Catherine Örmen, historienne de la mode, remarque de son côté : « Auparavant, lorsqu’un créateur défrayait la chronique, ça ne sortait pas du petit milieu de la mode. Désormais, Facebook, Twitter et Instagram sont devenues des caisses de résonance énormes. » Serge Carreira abonde dans son sens : « La vitesse de propagation de ces polémiques est due à la nature même de leur diffusion via les réseaux sociaux, axés sur l’instantanéité. » Plusieurs acteurs numériques ont par ailleurs endossé le rôle de « police de la mode ». C’est le cas de The Fashion Law, le site Internet de l’avocate Julie Zerbo, qui interpelle les maisons et relaye les questions relatives au droit dans la mode. Mais aussi et surtout de Diet Prada, compte Instagram créé par Tony Liu et Lindsey Schuyler en 2014, suivi par quelques 1,3 millions de personnes. À son actif ces derniers mois, la révélation des messages privés au caractère raciste envoyés via Instagram par Stefano Gabbana suite au scandale chinois, mais aussi des posts quasi quotidiens mettant en évidence les ressemblances entre le travail de divers créateurs. Pour assurer leur rôle de lanceur d’alerte, les fondateurs du compte peuvent s’appuyer sur la vigilance de leur communauté qui n’hésite pas à souligner en message privé des similitudes entre deux collections, des sorties hasardeuses, ou encore des commentaires déplacés.

« Certains de nos détracteurs nous demandaient pourquoi on s’embêtait à parler de marques comme Dolce & Gabbana, qui ont un historique de comportements toxiques. Mais l’effort collectif de tout le monde sur ce réseau social a prouvé que même les pouvoirs problématiques comme le leur peuvent en fait être coupés », expliquaient Tony Liu et Lindsey Schuyler à Business of Fashion dans un récent article.

Pour autant, leur impartialité commence à être remise en question. Désormais invités aux premiers rangs des défilés, les fondateurs de Diet Prada acceptent depuis peu de diffuser des posts sponsorisés, et entrent, comme n’importe quel compte Instagram influent, dans une sorte d’obligation de publication. Ces observateurs, prompts à dégainer à la moindre polémique ou suspicions de plagiat, commencent donc à être à leur tour pointés du doigt, perçus comme de nouveaux censeurs.
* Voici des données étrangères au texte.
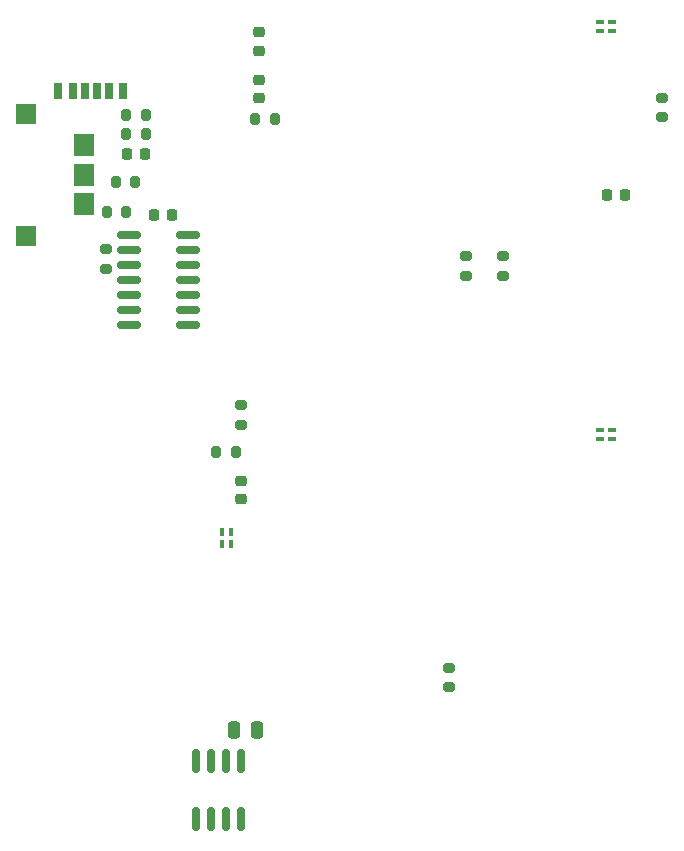
<source format=gtp>
G04 #@! TF.GenerationSoftware,KiCad,Pcbnew,(6.0.10-0)*
G04 #@! TF.CreationDate,2024-01-08T22:07:42+09:00*
G04 #@! TF.ProjectId,AutoFeeder_Drum-type,4175746f-4665-4656-9465-725f4472756d,02*
G04 #@! TF.SameCoordinates,Original*
G04 #@! TF.FileFunction,Paste,Top*
G04 #@! TF.FilePolarity,Positive*
%FSLAX46Y46*%
G04 Gerber Fmt 4.6, Leading zero omitted, Abs format (unit mm)*
G04 Created by KiCad (PCBNEW (6.0.10-0)) date 2024-01-08 22:07:42*
%MOMM*%
%LPD*%
G01*
G04 APERTURE LIST*
G04 Aperture macros list*
%AMRoundRect*
0 Rectangle with rounded corners*
0 $1 Rounding radius*
0 $2 $3 $4 $5 $6 $7 $8 $9 X,Y pos of 4 corners*
0 Add a 4 corners polygon primitive as box body*
4,1,4,$2,$3,$4,$5,$6,$7,$8,$9,$2,$3,0*
0 Add four circle primitives for the rounded corners*
1,1,$1+$1,$2,$3*
1,1,$1+$1,$4,$5*
1,1,$1+$1,$6,$7*
1,1,$1+$1,$8,$9*
0 Add four rect primitives between the rounded corners*
20,1,$1+$1,$2,$3,$4,$5,0*
20,1,$1+$1,$4,$5,$6,$7,0*
20,1,$1+$1,$6,$7,$8,$9,0*
20,1,$1+$1,$8,$9,$2,$3,0*%
G04 Aperture macros list end*
%ADD10RoundRect,0.225000X-0.225000X-0.250000X0.225000X-0.250000X0.225000X0.250000X-0.225000X0.250000X0*%
%ADD11RoundRect,0.225000X-0.250000X0.225000X-0.250000X-0.225000X0.250000X-0.225000X0.250000X0.225000X0*%
%ADD12RoundRect,0.225000X0.225000X0.250000X-0.225000X0.250000X-0.225000X-0.250000X0.225000X-0.250000X0*%
%ADD13RoundRect,0.200000X-0.200000X-0.275000X0.200000X-0.275000X0.200000X0.275000X-0.200000X0.275000X0*%
%ADD14R,1.800000X1.900000*%
%ADD15R,1.700000X1.800000*%
%ADD16R,0.400000X0.650000*%
%ADD17RoundRect,0.200000X0.275000X-0.200000X0.275000X0.200000X-0.275000X0.200000X-0.275000X-0.200000X0*%
%ADD18RoundRect,0.200000X0.200000X0.275000X-0.200000X0.275000X-0.200000X-0.275000X0.200000X-0.275000X0*%
%ADD19R,0.650000X0.400000*%
%ADD20RoundRect,0.200000X-0.275000X0.200000X-0.275000X-0.200000X0.275000X-0.200000X0.275000X0.200000X0*%
%ADD21RoundRect,0.150000X-0.150000X0.825000X-0.150000X-0.825000X0.150000X-0.825000X0.150000X0.825000X0*%
%ADD22R,0.700000X1.400000*%
%ADD23R,0.750000X1.400000*%
%ADD24R,0.800000X1.400000*%
%ADD25R,0.760000X1.400000*%
%ADD26RoundRect,0.250000X-0.250000X-0.475000X0.250000X-0.475000X0.250000X0.475000X-0.250000X0.475000X0*%
%ADD27RoundRect,0.150000X-0.825000X-0.150000X0.825000X-0.150000X0.825000X0.150000X-0.825000X0.150000X0*%
%ADD28RoundRect,0.218750X-0.256250X0.218750X-0.256250X-0.218750X0.256250X-0.218750X0.256250X0.218750X0*%
G04 APERTURE END LIST*
D10*
X187185000Y-76000000D03*
X188735000Y-76000000D03*
D11*
X156210000Y-100190000D03*
X156210000Y-101740000D03*
D12*
X150381000Y-77724000D03*
X148831000Y-77724000D03*
D13*
X144844000Y-77470000D03*
X146494000Y-77470000D03*
D14*
X142900000Y-76745000D03*
X142900000Y-71795000D03*
D15*
X138050000Y-69095000D03*
X138050000Y-79495000D03*
D14*
X142900000Y-74295000D03*
D16*
X154620000Y-105500000D03*
X155380000Y-105500000D03*
X155380000Y-104500000D03*
X154620000Y-104500000D03*
D17*
X156210000Y-95440000D03*
X156210000Y-93790000D03*
D18*
X155765000Y-97790000D03*
X154115000Y-97790000D03*
D19*
X187630000Y-96640000D03*
X187630000Y-95880000D03*
X186630000Y-95880000D03*
X186630000Y-96640000D03*
D17*
X173863000Y-117665000D03*
X173863000Y-116015000D03*
D20*
X175260000Y-81175000D03*
X175260000Y-82825000D03*
D18*
X159067000Y-69596000D03*
X157417000Y-69596000D03*
D21*
X156210000Y-123890000D03*
X154940000Y-123890000D03*
X153670000Y-123890000D03*
X152400000Y-123890000D03*
X152400000Y-128840000D03*
X153670000Y-128840000D03*
X154940000Y-128840000D03*
X156210000Y-128840000D03*
D19*
X187630000Y-62110000D03*
X187630000Y-61350000D03*
X186630000Y-61350000D03*
X186630000Y-62110000D03*
D20*
X178435000Y-81175000D03*
X178435000Y-82825000D03*
D22*
X144010000Y-67188000D03*
D23*
X141985000Y-67188000D03*
D24*
X140760000Y-67188000D03*
D22*
X143010000Y-67188000D03*
D25*
X145030000Y-67188000D03*
D23*
X146235000Y-67188000D03*
D13*
X145606000Y-74930000D03*
X147256000Y-74930000D03*
D26*
X155641000Y-121285000D03*
X157541000Y-121285000D03*
D17*
X191897000Y-69405000D03*
X191897000Y-67755000D03*
D27*
X146750000Y-79375000D03*
X146750000Y-80645000D03*
X146750000Y-81915000D03*
X146750000Y-83185000D03*
X146750000Y-84455000D03*
X146750000Y-85725000D03*
X146750000Y-86995000D03*
X151700000Y-86995000D03*
X151700000Y-85725000D03*
X151700000Y-84455000D03*
X151700000Y-83185000D03*
X151700000Y-81915000D03*
X151700000Y-80645000D03*
X151700000Y-79375000D03*
D28*
X157734000Y-66212500D03*
X157734000Y-67787500D03*
X157734000Y-62212500D03*
X157734000Y-63787500D03*
D17*
X144780000Y-82232000D03*
X144780000Y-80582000D03*
D10*
X146545000Y-72517000D03*
X148095000Y-72517000D03*
D13*
X146495000Y-70866000D03*
X148145000Y-70866000D03*
X146495000Y-69215000D03*
X148145000Y-69215000D03*
M02*

</source>
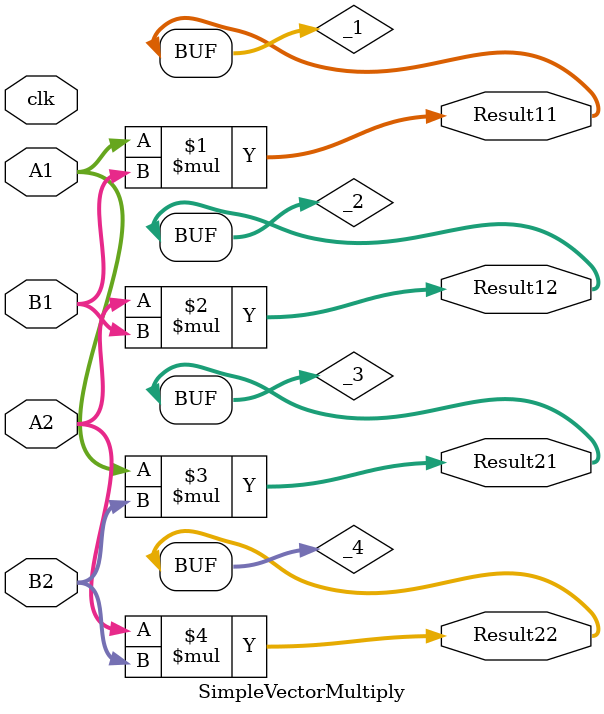
<source format=sv>
module SimpleVectorMultiply(
	input clk,
	input wire [31:0] A1,
	input wire [31:0] A2,
	input wire [31:0] B1,
	input wire [31:0] B2,
	output /*mux_wire*/ logic [31:0] Result11,
	output /*mux_wire*/ logic [31:0] Result12,
	output /*mux_wire*/ logic [31:0] Result21,
	output /*mux_wire*/ logic [31:0] Result22
);

wire [31:0] _1 = A1 * B1;
wire [31:0] _2 = A2 * B1;
wire [31:0] _3 = A1 * B2;
wire [31:0] _4 = A2 * B2;
always_comb begin
	// Combinatorial wires are not defined when not valid. This is just so that the synthesys tool doesn't generate latches
	Result11 = 'x;
	Result11 = _1;
end
always_comb begin
	// Combinatorial wires are not defined when not valid. This is just so that the synthesys tool doesn't generate latches
	Result12 = 'x;
	Result12 = _2;
end
always_comb begin
	// Combinatorial wires are not defined when not valid. This is just so that the synthesys tool doesn't generate latches
	Result21 = 'x;
	Result21 = _3;
end
always_comb begin
	// Combinatorial wires are not defined when not valid. This is just so that the synthesys tool doesn't generate latches
	Result22 = 'x;
	Result22 = _4;
end
endmodule


</source>
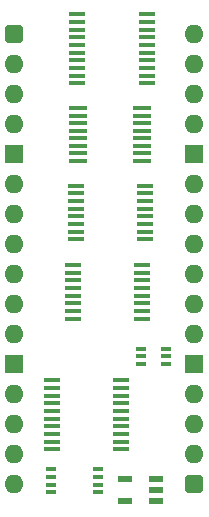
<source format=gbr>
%TF.GenerationSoftware,KiCad,Pcbnew,7.0.5*%
%TF.CreationDate,2023-12-18T11:54:36+02:00*%
%TF.ProjectId,HCP65 MPU Timer,48435036-3520-44d5-9055-2054696d6572,rev?*%
%TF.SameCoordinates,Original*%
%TF.FileFunction,Soldermask,Top*%
%TF.FilePolarity,Negative*%
%FSLAX46Y46*%
G04 Gerber Fmt 4.6, Leading zero omitted, Abs format (unit mm)*
G04 Created by KiCad (PCBNEW 7.0.5) date 2023-12-18 11:54:36*
%MOMM*%
%LPD*%
G01*
G04 APERTURE LIST*
G04 Aperture macros list*
%AMRoundRect*
0 Rectangle with rounded corners*
0 $1 Rounding radius*
0 $2 $3 $4 $5 $6 $7 $8 $9 X,Y pos of 4 corners*
0 Add a 4 corners polygon primitive as box body*
4,1,4,$2,$3,$4,$5,$6,$7,$8,$9,$2,$3,0*
0 Add four circle primitives for the rounded corners*
1,1,$1+$1,$2,$3*
1,1,$1+$1,$4,$5*
1,1,$1+$1,$6,$7*
1,1,$1+$1,$8,$9*
0 Add four rect primitives between the rounded corners*
20,1,$1+$1,$2,$3,$4,$5,0*
20,1,$1+$1,$4,$5,$6,$7,0*
20,1,$1+$1,$6,$7,$8,$9,0*
20,1,$1+$1,$8,$9,$2,$3,0*%
G04 Aperture macros list end*
%ADD10RoundRect,0.400000X-0.400000X-0.400000X0.400000X-0.400000X0.400000X0.400000X-0.400000X0.400000X0*%
%ADD11O,1.600000X1.600000*%
%ADD12R,1.600000X1.600000*%
%ADD13R,1.450000X0.450000*%
%ADD14R,0.875000X0.450000*%
%ADD15R,1.475000X0.450000*%
%ADD16R,1.525000X0.430000*%
%ADD17R,1.150000X0.600000*%
%ADD18R,0.950000X0.450000*%
G04 APERTURE END LIST*
D10*
%TO.C,J2*%
X88900000Y-58420000D03*
D11*
X88900000Y-60960000D03*
X88900000Y-63500000D03*
X88900000Y-66040000D03*
D12*
X88900000Y-68580000D03*
D11*
X88900000Y-71120000D03*
X88900000Y-73660000D03*
X88900000Y-76200000D03*
X88900000Y-78740000D03*
X88900000Y-81280000D03*
X88900000Y-83820000D03*
D12*
X88900000Y-86360000D03*
D11*
X88900000Y-88900000D03*
X88900000Y-91440000D03*
X88900000Y-93980000D03*
X88900000Y-96520000D03*
D10*
X104140000Y-96520000D03*
D11*
X104140000Y-93980000D03*
X104140000Y-91440000D03*
X104140000Y-88900000D03*
D12*
X104140000Y-86360000D03*
D11*
X104140000Y-83820000D03*
X104140000Y-81280000D03*
X104140000Y-78740000D03*
X104140000Y-76200000D03*
X104140000Y-73660000D03*
X104140000Y-71120000D03*
D12*
X104140000Y-68580000D03*
D11*
X104140000Y-66040000D03*
X104140000Y-63500000D03*
X104140000Y-60960000D03*
X104140000Y-58420000D03*
%TD*%
D13*
%TO.C,IC14*%
X94103000Y-71258000D03*
X94103000Y-71908000D03*
X94103000Y-72558000D03*
X94103000Y-73208000D03*
X94103000Y-73858000D03*
X94103000Y-74508000D03*
X94103000Y-75158000D03*
X94103000Y-75808000D03*
X99953000Y-75808000D03*
X99953000Y-75158000D03*
X99953000Y-74508000D03*
X99953000Y-73858000D03*
X99953000Y-73208000D03*
X99953000Y-72558000D03*
X99953000Y-71908000D03*
X99953000Y-71258000D03*
%TD*%
D14*
%TO.C,IC11*%
X99649000Y-85075000D03*
X99649000Y-85725000D03*
X99649000Y-86375000D03*
X101773000Y-86375000D03*
X101773000Y-85725000D03*
X101773000Y-85075000D03*
%TD*%
D15*
%TO.C,IC9*%
X97934000Y-93603000D03*
X97934000Y-92953000D03*
X97934000Y-92303000D03*
X97934000Y-91653000D03*
X97934000Y-91003000D03*
X97934000Y-90353000D03*
X97934000Y-89703000D03*
X97934000Y-89053000D03*
X97934000Y-88403000D03*
X97934000Y-87753000D03*
X92058000Y-87753000D03*
X92058000Y-88403000D03*
X92058000Y-89053000D03*
X92058000Y-89703000D03*
X92058000Y-90353000D03*
X92058000Y-91003000D03*
X92058000Y-91653000D03*
X92058000Y-92303000D03*
X92058000Y-92953000D03*
X92058000Y-93603000D03*
%TD*%
D16*
%TO.C,IC7*%
X94316000Y-64707000D03*
X94316000Y-65341000D03*
X94316000Y-65977000D03*
X94316000Y-66611000D03*
X94316000Y-67247000D03*
X94316000Y-67881000D03*
X94316000Y-68517000D03*
X94316000Y-69151000D03*
X99740000Y-69151000D03*
X99740000Y-68517000D03*
X99740000Y-67881000D03*
X99740000Y-67247000D03*
X99740000Y-66611000D03*
X99740000Y-65977000D03*
X99740000Y-65341000D03*
X99740000Y-64707000D03*
%TD*%
D13*
%TO.C,IC6*%
X93849000Y-77989000D03*
X93849000Y-78639000D03*
X93849000Y-79289000D03*
X93849000Y-79939000D03*
X93849000Y-80589000D03*
X93849000Y-81239000D03*
X93849000Y-81889000D03*
X93849000Y-82539000D03*
X99699000Y-82539000D03*
X99699000Y-81889000D03*
X99699000Y-81239000D03*
X99699000Y-80589000D03*
X99699000Y-79939000D03*
X99699000Y-79289000D03*
X99699000Y-78639000D03*
X99699000Y-77989000D03*
%TD*%
D17*
%TO.C,IC5*%
X100868000Y-97978000D03*
X100868000Y-97028000D03*
X100868000Y-96078000D03*
X98268000Y-96078000D03*
X98268000Y-97978000D03*
%TD*%
D15*
%TO.C,IC2*%
X94217000Y-56765000D03*
X94217000Y-57415000D03*
X94217000Y-58065000D03*
X94217000Y-58715000D03*
X94217000Y-59365000D03*
X94217000Y-60015000D03*
X94217000Y-60665000D03*
X94217000Y-61315000D03*
X94217000Y-61965000D03*
X94217000Y-62615000D03*
X100093000Y-62615000D03*
X100093000Y-61965000D03*
X100093000Y-61315000D03*
X100093000Y-60665000D03*
X100093000Y-60015000D03*
X100093000Y-59365000D03*
X100093000Y-58715000D03*
X100093000Y-58065000D03*
X100093000Y-57415000D03*
X100093000Y-56765000D03*
%TD*%
D18*
%TO.C,IC1*%
X92005000Y-95291000D03*
X92005000Y-95941000D03*
X92005000Y-96591000D03*
X92005000Y-97241000D03*
X95955000Y-97241000D03*
X95955000Y-96591000D03*
X95955000Y-95941000D03*
X95955000Y-95291000D03*
%TD*%
M02*

</source>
De quoi rendre la mode moins subversive ? Serge Carreira rappelle que : « La mode, c’est le miroir du monde. Les créateurs doivent évidemment être libres ; la mode est subversion, mais la subversion n’a jamais été le non-respect des autres. »

Outre leurs créations, les marques peuvent désormais compter sur une nouvelle manière d’accrocher le regard de l’audience : l’engagement. C’est le parti qu’a pris Nike en septembre dernier, en faisant appel au joueur de football américain Colin Kaepernick pour une publicité (d’abord diffusée sur Twitter). Celui-ci a refusé plusieurs saisons durant de mettre le genou à terre pendant l’hymne américain pour protester contre les violences policières et raciales. Un choix d’égérie largement discuté aux États-Unis, entraînant notamment des appels aux boycotts de la part des patriotes locaux. Pourtant, selon Apex Marketing Group, 24 heures après sa première diffusion, la viralité de la campagne aurait permis à Nike de s’assurer une couverture média équivalente à 43 millions de dollars d’investissement. Sur cette somme colossale, un quart seulement correspondrait à de la publicité négative. Les derniers chiffres de la marque affichaient une hausse de ses ventes augmenter de 7% sur son dernier trimestre d’exercice, clôt le 28 février 2019. La stratégie a donc l’air plutôt payante.

Photo : Campagne Nike avec Colin Kaepernick.